If you change the name of the existing aws.docdb.ElasticCluster resource in the code, pulumi doesn't replace the resource or change it's name, instead it tries to create a completely different resource as if the original didn't exist already.

I think this is expected behavior. The name (first argument) is how pulumi identifies the cluster. If you change this pulumi thinks that the old one disappeared and the new one appeared and doesn't know they are related. You can use the alias resource option to tell pulumi that it should map to the old resource.

[nevace]

I have the same issue and wondered if there's a workaround for now. I was going to use aws.docdb.ElasticCluster.get(clusterName, clusterID); to check if the resource exists and if so, don't create it again (not sure if this would work). But it seems like there could be a bug in this method. The second argument is ID according to the docs but it looks like AWS is expecting the ARN as I get the error "Invalid arn provided".

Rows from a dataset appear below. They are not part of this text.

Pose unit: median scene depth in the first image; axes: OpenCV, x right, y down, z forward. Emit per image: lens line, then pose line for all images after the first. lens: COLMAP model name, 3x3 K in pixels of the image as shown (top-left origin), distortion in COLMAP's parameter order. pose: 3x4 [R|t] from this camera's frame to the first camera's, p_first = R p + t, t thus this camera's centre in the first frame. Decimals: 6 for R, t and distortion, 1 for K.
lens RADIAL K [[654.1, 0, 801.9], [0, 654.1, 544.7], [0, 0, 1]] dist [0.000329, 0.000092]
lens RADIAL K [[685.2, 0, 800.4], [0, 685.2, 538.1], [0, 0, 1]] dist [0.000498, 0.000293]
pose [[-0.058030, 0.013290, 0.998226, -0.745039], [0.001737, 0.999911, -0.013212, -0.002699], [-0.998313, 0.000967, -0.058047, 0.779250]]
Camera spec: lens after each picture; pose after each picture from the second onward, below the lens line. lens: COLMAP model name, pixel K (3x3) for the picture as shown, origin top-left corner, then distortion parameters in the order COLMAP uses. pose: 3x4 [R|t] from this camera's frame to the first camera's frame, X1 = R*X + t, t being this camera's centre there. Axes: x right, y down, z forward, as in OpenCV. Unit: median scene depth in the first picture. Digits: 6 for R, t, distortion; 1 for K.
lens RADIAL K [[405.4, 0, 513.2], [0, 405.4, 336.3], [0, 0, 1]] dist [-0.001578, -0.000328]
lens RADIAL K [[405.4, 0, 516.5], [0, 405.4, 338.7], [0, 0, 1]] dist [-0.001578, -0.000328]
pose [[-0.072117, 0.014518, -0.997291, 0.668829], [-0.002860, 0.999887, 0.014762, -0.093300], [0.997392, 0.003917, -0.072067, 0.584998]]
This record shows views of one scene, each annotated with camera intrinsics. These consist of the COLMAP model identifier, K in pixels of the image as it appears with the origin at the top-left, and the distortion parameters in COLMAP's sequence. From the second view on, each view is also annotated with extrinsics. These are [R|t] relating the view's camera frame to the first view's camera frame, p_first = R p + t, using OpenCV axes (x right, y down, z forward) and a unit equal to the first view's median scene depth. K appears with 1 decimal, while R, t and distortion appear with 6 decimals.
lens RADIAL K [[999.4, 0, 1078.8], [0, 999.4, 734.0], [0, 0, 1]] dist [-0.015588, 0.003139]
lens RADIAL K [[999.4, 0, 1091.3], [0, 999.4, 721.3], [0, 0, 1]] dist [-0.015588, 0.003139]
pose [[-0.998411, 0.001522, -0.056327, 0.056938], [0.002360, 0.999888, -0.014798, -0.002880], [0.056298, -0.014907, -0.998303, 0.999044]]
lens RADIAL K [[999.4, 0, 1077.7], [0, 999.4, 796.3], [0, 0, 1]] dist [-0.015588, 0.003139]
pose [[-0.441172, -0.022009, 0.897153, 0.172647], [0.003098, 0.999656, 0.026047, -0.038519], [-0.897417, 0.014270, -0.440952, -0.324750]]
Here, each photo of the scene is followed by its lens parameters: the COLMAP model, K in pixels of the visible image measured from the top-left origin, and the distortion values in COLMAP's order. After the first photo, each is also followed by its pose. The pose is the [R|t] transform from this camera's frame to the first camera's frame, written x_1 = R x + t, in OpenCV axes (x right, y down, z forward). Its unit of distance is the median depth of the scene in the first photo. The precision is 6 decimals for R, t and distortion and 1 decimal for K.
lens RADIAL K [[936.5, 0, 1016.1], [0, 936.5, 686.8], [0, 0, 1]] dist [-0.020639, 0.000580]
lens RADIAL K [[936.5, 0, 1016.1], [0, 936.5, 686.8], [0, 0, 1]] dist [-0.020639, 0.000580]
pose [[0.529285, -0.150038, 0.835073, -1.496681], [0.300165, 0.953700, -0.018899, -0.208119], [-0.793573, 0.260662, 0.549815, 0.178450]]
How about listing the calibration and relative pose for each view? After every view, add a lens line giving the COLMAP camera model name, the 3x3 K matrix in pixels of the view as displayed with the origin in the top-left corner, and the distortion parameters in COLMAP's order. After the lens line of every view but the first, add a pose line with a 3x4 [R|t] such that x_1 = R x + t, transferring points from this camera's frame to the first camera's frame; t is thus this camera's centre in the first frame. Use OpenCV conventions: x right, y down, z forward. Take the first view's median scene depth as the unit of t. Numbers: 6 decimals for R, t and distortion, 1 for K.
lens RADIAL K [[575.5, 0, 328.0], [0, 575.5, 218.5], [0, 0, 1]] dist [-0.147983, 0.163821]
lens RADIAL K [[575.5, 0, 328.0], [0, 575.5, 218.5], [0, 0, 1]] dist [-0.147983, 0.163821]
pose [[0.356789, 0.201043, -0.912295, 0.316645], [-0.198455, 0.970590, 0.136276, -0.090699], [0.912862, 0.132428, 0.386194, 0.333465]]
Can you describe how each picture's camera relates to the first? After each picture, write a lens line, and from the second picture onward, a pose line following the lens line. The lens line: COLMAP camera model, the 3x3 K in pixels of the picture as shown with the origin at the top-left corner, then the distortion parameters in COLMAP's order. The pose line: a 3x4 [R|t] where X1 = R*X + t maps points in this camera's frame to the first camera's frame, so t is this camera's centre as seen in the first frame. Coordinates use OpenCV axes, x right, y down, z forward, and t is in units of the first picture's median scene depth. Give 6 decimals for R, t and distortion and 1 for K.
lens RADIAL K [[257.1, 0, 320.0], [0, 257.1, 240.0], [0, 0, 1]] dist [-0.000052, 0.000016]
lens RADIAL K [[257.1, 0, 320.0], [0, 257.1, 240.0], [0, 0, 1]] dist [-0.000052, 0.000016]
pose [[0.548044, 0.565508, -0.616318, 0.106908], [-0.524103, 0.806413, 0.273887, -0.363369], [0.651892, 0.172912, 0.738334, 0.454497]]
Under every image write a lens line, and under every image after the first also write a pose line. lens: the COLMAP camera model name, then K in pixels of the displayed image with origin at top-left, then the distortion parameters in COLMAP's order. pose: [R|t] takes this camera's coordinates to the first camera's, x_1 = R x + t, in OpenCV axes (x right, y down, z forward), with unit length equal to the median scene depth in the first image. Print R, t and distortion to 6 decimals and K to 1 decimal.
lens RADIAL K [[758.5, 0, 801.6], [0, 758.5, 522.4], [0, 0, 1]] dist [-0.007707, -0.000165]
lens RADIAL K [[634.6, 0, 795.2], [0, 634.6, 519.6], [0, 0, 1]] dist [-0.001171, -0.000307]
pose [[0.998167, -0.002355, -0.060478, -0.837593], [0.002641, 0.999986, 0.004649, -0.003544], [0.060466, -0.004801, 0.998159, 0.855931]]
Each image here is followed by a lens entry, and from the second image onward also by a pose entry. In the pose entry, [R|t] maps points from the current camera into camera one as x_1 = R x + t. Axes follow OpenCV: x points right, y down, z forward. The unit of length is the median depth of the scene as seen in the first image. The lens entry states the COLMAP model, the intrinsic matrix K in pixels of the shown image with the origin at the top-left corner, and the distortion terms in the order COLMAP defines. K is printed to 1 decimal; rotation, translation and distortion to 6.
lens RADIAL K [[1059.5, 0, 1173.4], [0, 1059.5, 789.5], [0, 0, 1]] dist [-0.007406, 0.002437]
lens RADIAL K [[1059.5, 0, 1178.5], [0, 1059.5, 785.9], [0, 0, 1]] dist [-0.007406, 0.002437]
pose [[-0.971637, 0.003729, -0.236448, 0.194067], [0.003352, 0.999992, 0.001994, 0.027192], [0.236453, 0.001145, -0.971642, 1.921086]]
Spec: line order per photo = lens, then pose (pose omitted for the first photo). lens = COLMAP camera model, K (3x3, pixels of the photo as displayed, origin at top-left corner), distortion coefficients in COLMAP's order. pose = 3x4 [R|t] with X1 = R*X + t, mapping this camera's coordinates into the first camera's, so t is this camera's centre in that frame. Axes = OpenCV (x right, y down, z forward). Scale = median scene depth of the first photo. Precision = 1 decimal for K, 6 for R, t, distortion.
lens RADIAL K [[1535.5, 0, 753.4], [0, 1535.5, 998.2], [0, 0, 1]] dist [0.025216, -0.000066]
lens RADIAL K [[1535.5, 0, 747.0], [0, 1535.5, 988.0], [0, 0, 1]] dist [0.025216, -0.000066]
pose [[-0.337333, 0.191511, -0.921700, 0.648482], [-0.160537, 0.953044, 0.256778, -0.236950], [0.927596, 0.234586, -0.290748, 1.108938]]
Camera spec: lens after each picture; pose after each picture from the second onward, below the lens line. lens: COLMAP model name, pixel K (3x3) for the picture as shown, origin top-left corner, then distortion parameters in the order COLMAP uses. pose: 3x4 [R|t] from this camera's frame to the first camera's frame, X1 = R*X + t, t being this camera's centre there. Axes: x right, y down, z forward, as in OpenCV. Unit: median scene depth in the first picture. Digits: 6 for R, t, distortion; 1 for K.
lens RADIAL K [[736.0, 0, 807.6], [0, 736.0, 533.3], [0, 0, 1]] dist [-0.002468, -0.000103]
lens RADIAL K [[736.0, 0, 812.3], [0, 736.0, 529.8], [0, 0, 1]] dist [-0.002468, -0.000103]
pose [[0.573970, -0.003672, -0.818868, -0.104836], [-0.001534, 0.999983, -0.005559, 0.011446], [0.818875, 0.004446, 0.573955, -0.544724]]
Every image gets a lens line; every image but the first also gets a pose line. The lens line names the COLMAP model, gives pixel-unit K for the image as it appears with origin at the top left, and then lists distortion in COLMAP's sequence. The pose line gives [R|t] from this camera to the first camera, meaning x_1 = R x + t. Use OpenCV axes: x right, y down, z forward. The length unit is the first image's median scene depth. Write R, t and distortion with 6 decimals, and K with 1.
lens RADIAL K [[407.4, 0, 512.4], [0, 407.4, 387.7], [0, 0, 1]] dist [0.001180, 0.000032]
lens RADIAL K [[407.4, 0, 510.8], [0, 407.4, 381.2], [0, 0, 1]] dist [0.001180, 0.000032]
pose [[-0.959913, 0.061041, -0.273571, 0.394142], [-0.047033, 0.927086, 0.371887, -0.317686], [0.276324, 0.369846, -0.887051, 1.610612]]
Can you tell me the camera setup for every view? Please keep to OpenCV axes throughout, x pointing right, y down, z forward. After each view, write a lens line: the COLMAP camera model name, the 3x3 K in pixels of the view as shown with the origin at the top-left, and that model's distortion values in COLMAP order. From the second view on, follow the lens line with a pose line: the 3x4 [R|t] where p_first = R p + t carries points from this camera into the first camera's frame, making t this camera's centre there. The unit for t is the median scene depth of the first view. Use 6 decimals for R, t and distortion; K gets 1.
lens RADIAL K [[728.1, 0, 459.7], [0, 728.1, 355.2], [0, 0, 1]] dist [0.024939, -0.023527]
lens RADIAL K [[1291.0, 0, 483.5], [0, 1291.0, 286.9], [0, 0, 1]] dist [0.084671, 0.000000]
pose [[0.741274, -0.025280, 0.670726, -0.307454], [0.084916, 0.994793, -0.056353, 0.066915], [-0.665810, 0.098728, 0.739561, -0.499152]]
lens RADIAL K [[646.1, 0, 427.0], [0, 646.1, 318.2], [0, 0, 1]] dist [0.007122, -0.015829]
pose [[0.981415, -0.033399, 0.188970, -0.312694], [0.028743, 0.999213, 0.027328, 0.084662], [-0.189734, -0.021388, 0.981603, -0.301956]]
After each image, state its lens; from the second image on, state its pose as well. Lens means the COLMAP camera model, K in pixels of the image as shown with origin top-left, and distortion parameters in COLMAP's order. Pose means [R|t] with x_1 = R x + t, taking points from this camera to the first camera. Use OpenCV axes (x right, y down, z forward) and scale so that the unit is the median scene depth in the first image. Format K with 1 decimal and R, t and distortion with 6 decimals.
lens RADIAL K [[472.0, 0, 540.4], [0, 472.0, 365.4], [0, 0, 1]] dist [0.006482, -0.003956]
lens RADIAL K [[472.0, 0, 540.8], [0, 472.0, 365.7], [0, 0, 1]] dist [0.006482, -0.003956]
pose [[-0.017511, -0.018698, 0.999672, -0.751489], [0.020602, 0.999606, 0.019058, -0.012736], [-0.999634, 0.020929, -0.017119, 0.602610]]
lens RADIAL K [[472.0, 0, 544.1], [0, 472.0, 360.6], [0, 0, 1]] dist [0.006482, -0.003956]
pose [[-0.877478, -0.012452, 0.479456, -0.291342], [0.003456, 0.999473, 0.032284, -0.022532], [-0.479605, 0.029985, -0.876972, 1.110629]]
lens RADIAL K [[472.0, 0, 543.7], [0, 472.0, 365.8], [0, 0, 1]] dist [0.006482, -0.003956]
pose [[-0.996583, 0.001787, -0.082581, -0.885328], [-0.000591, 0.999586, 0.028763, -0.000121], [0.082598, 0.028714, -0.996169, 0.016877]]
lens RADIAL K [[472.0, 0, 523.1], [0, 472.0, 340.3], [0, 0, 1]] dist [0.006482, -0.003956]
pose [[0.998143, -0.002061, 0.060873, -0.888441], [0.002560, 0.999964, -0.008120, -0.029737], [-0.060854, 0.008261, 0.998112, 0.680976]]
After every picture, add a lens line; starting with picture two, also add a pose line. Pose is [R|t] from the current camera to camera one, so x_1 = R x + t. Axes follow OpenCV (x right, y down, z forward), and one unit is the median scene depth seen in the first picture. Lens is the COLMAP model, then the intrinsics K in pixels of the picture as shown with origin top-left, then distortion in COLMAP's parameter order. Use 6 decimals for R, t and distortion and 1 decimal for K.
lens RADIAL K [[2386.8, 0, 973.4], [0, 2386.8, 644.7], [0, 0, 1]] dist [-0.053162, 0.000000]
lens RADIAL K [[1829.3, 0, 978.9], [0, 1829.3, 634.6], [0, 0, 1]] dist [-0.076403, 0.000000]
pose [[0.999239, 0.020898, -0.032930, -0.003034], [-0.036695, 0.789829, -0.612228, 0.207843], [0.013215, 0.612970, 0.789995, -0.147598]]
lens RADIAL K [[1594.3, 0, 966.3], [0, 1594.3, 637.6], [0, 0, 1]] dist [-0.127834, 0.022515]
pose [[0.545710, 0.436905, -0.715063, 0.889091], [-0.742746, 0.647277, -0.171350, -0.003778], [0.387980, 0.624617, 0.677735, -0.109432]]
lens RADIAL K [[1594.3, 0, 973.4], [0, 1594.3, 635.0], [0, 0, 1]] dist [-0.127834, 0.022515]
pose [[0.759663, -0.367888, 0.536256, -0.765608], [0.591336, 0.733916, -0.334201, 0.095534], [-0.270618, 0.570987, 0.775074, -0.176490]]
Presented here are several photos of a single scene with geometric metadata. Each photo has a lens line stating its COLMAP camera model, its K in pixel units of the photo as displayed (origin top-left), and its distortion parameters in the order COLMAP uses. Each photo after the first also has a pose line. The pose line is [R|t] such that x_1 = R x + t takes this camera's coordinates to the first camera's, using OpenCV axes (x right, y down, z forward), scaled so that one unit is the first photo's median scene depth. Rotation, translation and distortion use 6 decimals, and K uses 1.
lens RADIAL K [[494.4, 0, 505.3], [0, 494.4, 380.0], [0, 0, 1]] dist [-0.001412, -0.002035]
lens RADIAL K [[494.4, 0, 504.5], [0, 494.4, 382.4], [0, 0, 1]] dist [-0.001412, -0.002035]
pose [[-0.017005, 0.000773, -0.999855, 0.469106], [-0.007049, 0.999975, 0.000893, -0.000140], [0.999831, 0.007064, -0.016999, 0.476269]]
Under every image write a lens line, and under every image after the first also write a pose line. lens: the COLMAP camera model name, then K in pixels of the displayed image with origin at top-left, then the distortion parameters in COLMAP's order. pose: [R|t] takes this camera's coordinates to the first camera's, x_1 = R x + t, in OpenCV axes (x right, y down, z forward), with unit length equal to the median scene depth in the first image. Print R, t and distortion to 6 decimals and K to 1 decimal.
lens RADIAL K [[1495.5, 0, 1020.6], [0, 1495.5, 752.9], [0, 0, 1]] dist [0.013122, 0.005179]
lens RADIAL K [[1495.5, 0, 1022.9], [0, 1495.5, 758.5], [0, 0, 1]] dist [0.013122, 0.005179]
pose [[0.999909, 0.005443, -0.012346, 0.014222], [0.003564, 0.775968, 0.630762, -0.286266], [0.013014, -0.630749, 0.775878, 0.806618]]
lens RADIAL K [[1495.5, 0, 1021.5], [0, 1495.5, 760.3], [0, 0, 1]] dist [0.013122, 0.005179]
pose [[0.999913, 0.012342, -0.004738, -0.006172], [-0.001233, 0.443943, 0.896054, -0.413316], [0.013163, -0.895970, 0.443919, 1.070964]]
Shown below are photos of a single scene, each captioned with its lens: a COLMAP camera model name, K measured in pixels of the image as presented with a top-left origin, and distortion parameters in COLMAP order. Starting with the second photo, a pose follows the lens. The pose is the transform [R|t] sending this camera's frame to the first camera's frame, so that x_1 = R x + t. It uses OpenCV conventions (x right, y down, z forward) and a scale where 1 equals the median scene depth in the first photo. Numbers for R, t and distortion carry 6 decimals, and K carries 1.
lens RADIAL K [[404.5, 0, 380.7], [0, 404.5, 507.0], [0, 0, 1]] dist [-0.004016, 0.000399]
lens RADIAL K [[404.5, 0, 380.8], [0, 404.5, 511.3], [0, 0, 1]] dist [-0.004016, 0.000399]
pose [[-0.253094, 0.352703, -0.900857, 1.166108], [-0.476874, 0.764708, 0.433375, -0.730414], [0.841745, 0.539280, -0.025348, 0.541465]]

I'm assuming it's using this which requires an ARN: https://docs.aws.amazon.com/documentdb/latest/developerguide/API_elastic_GetCluster.html

[corymhall]

@notjosse I just tried reproducing #2 again using the latest pulumi-terraform-bridge@master and it looks like it has been fixed. This means that the next bridge release should fix the issue. We'll comment on this ticket once it has been released.

[notjosse]

@corymhall Thanks so much for the support and for tackling this so quickly!